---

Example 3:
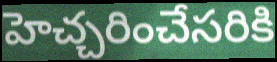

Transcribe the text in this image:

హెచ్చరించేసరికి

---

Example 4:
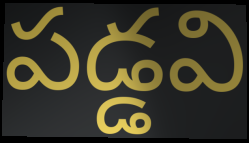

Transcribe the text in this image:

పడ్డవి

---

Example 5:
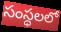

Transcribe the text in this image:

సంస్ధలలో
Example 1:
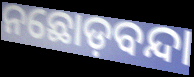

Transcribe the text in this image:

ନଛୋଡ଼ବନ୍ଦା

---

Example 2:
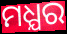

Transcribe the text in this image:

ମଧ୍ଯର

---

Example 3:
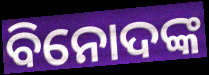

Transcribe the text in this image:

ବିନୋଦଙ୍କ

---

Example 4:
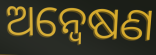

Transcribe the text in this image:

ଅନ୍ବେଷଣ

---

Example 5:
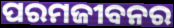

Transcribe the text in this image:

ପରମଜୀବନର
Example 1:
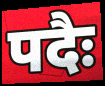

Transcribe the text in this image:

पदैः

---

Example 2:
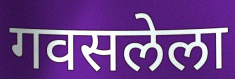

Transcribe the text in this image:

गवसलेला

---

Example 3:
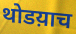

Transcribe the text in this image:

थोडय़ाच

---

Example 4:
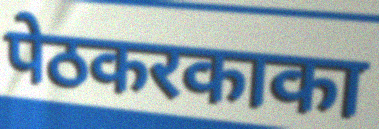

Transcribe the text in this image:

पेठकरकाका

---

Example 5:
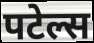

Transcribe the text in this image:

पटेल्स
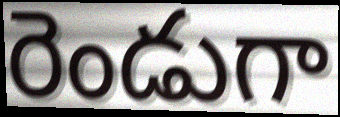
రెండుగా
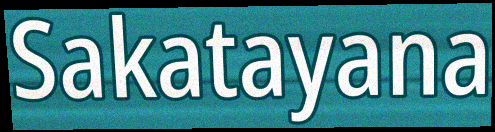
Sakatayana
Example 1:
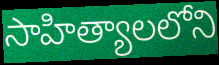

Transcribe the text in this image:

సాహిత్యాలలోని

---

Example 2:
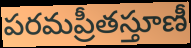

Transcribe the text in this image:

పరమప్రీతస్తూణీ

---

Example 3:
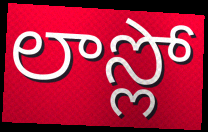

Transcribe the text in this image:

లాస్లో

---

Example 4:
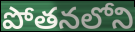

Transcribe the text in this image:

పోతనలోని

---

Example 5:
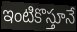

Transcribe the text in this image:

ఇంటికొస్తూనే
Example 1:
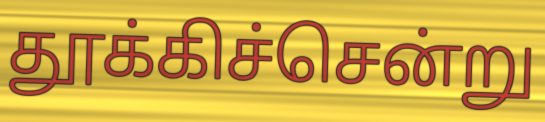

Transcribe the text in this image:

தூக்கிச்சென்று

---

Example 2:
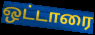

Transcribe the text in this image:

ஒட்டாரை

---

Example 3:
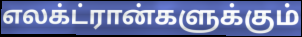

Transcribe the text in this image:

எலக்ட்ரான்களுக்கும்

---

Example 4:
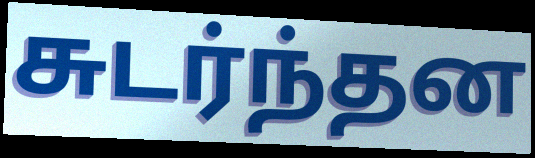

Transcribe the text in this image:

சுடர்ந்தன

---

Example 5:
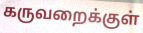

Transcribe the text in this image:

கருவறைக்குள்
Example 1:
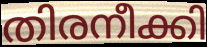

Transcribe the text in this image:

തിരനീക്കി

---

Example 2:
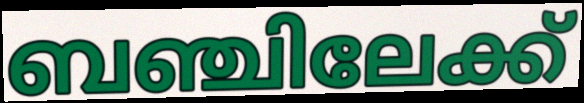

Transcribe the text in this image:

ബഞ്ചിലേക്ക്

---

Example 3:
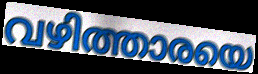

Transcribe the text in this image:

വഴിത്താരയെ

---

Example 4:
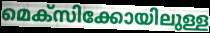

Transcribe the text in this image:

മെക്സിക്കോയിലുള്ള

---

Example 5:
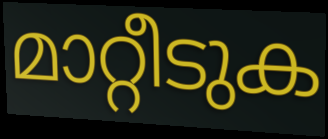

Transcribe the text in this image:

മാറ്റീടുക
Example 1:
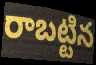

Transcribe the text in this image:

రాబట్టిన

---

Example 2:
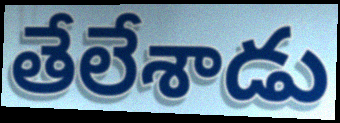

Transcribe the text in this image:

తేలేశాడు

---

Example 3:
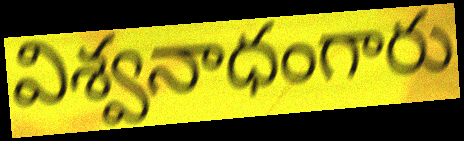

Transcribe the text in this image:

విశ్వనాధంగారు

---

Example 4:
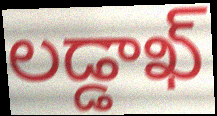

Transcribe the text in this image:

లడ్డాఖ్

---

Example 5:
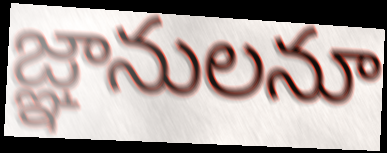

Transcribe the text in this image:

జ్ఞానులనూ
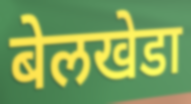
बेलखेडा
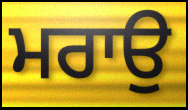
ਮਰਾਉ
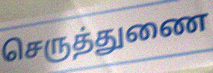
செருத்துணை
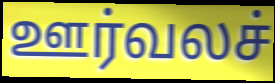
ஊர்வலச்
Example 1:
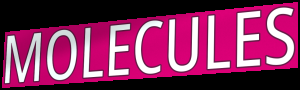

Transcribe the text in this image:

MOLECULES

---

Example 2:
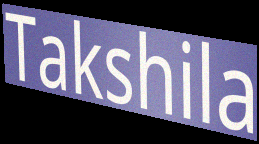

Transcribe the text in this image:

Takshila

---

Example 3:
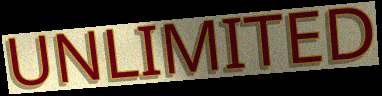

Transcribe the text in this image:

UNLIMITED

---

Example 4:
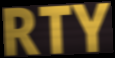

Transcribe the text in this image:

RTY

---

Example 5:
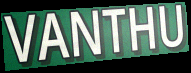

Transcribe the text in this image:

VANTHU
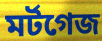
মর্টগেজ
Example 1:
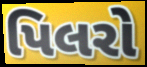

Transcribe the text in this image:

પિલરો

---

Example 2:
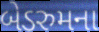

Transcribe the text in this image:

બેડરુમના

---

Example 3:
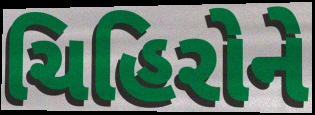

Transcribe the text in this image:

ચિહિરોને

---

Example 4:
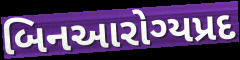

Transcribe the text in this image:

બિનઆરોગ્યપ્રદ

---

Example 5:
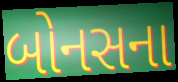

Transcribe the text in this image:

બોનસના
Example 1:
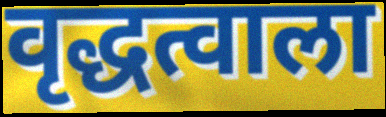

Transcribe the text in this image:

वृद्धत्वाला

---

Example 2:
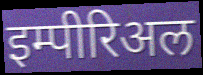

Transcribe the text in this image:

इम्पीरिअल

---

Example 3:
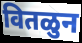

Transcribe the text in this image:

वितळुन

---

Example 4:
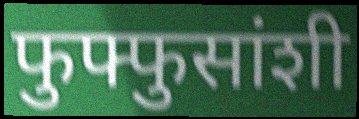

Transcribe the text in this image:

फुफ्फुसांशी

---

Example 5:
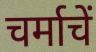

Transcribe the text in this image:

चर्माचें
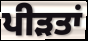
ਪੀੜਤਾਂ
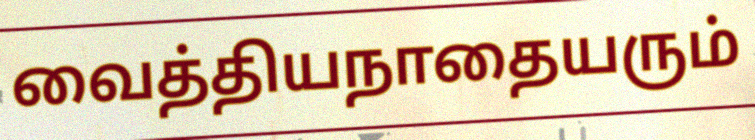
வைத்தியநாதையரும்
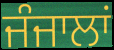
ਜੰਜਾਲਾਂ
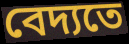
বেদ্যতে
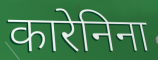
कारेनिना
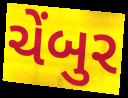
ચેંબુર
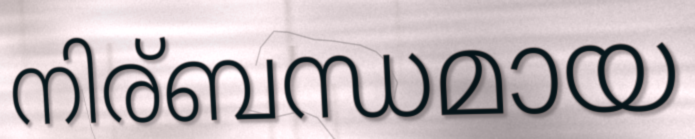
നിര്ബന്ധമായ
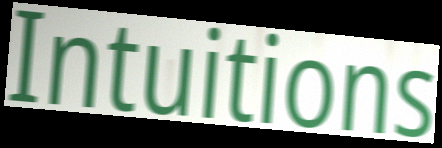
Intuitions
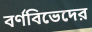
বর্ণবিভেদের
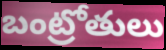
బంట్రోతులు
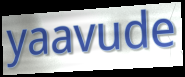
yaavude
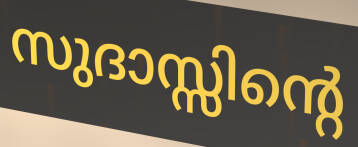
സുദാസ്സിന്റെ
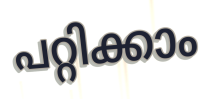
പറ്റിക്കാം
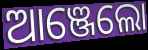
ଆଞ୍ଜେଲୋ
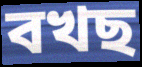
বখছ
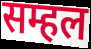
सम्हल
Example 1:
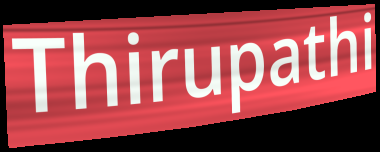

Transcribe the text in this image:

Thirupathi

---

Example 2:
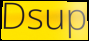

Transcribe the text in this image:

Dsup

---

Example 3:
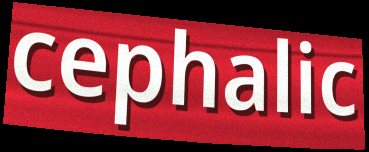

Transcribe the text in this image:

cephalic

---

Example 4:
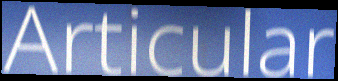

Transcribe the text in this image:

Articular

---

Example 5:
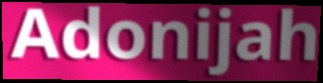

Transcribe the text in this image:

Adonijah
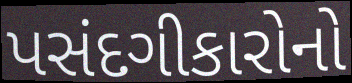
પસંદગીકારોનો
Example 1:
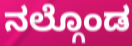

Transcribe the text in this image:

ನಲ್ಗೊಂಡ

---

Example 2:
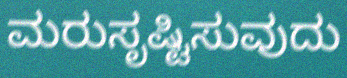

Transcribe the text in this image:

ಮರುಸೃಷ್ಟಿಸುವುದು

• • •

■ **About this exercise**
Please output the data above exactly as given, omitting every picture.

■ **Completed exercise**
---

Example 3:

Transcribe the text in this image:

హెచ్చరించేసరికి

---

Example 4:

Transcribe the text in this image:

పడ్డవి

---

Example 5:

Transcribe the text in this image:

సంస్ధలలో
Example 1:

Transcribe the text in this image:

ନଛୋଡ଼ବନ୍ଦା

---

Example 2:

Transcribe the text in this image:

ମଧ୍ଯର

---

Example 3:

Transcribe the text in this image:

ବିନୋଦଙ୍କ

---

Example 4:

Transcribe the text in this image:

ଅନ୍ବେଷଣ

---

Example 5:

Transcribe the text in this image:

ପରମଜୀବନର
Example 1:

Transcribe the text in this image:

पदैः

---

Example 2:

Transcribe the text in this image:

गवसलेला

---

Example 3:

Transcribe the text in this image:

थोडय़ाच

---

Example 4:

Transcribe the text in this image:

पेठकरकाका

---

Example 5:

Transcribe the text in this image:

पटेल्स
రెండుగా
Sakatayana
Example 1:

Transcribe the text in this image:

సాహిత్యాలలోని

---

Example 2:

Transcribe the text in this image:

పరమప్రీతస్తూణీ

---

Example 3:

Transcribe the text in this image:

లాస్లో

---

Example 4:

Transcribe the text in this image:

పోతనలోని

---

Example 5:

Transcribe the text in this image:

ఇంటికొస్తూనే
Example 1:

Transcribe the text in this image:

தூக்கிச்சென்று

---

Example 2:

Transcribe the text in this image:

ஒட்டாரை

---

Example 3:

Transcribe the text in this image:

எலக்ட்ரான்களுக்கும்

---

Example 4:

Transcribe the text in this image:

சுடர்ந்தன

---

Example 5:

Transcribe the text in this image:

கருவறைக்குள்
Example 1:

Transcribe the text in this image:

തിരനീക്കി

---

Example 2:

Transcribe the text in this image:

ബഞ്ചിലേക്ക്

---

Example 3:

Transcribe the text in this image:

വഴിത്താരയെ

---

Example 4:

Transcribe the text in this image:

മെക്സിക്കോയിലുള്ള

---

Example 5:

Transcribe the text in this image:

മാറ്റീടുക
Example 1:

Transcribe the text in this image:

రాబట్టిన

---

Example 2:

Transcribe the text in this image:

తేలేశాడు

---

Example 3:

Transcribe the text in this image:

విశ్వనాధంగారు

---

Example 4:

Transcribe the text in this image:

లడ్డాఖ్

---

Example 5:

Transcribe the text in this image:

జ్ఞానులనూ
बेलखेडा
ਮਰਾਉ
செருத்துணை
ஊர்வலச்
Example 1:

Transcribe the text in this image:

MOLECULES

---

Example 2:

Transcribe the text in this image:

Takshila

---

Example 3:

Transcribe the text in this image:

UNLIMITED

---

Example 4:

Transcribe the text in this image:

RTY

---

Example 5:

Transcribe the text in this image:

VANTHU
মর্টগেজ
Example 1:

Transcribe the text in this image:

પિલરો

---

Example 2:

Transcribe the text in this image:

બેડરુમના

---

Example 3:

Transcribe the text in this image:

ચિહિરોને

---

Example 4:

Transcribe the text in this image:

બિનઆરોગ્યપ્રદ

---

Example 5:

Transcribe the text in this image:

બોનસના
Example 1:

Transcribe the text in this image:

वृद्धत्वाला

---

Example 2:

Transcribe the text in this image:

इम्पीरिअल

---

Example 3:

Transcribe the text in this image:

वितळुन

---

Example 4:

Transcribe the text in this image:

फुफ्फुसांशी

---

Example 5:

Transcribe the text in this image:

चर्माचें
ਪੀੜਤਾਂ
வைத்தியநாதையரும்
ਜੰਜਾਲਾਂ
বেদ্যতে
कारेनिना
ચેંબુર
നിര്ബന്ധമായ
Intuitions
বর্ণবিভেদের
బంట్రోతులు
yaavude
സുദാസ്സിന്റെ
പറ്റിക്കാം
ଆଞ୍ଜେଲୋ
বখছ
सम्हल
Example 1:

Transcribe the text in this image:

Thirupathi

---

Example 2:

Transcribe the text in this image:

Dsup

---

Example 3:

Transcribe the text in this image:

cephalic

---

Example 4:

Transcribe the text in this image:

Articular

---

Example 5:

Transcribe the text in this image:

Adonijah
પસંદગીકારોનો
Example 1:

Transcribe the text in this image:

ನಲ್ಗೊಂಡ

---

Example 2:

Transcribe the text in this image:

ಮರುಸೃಷ್ಟಿಸುವುದು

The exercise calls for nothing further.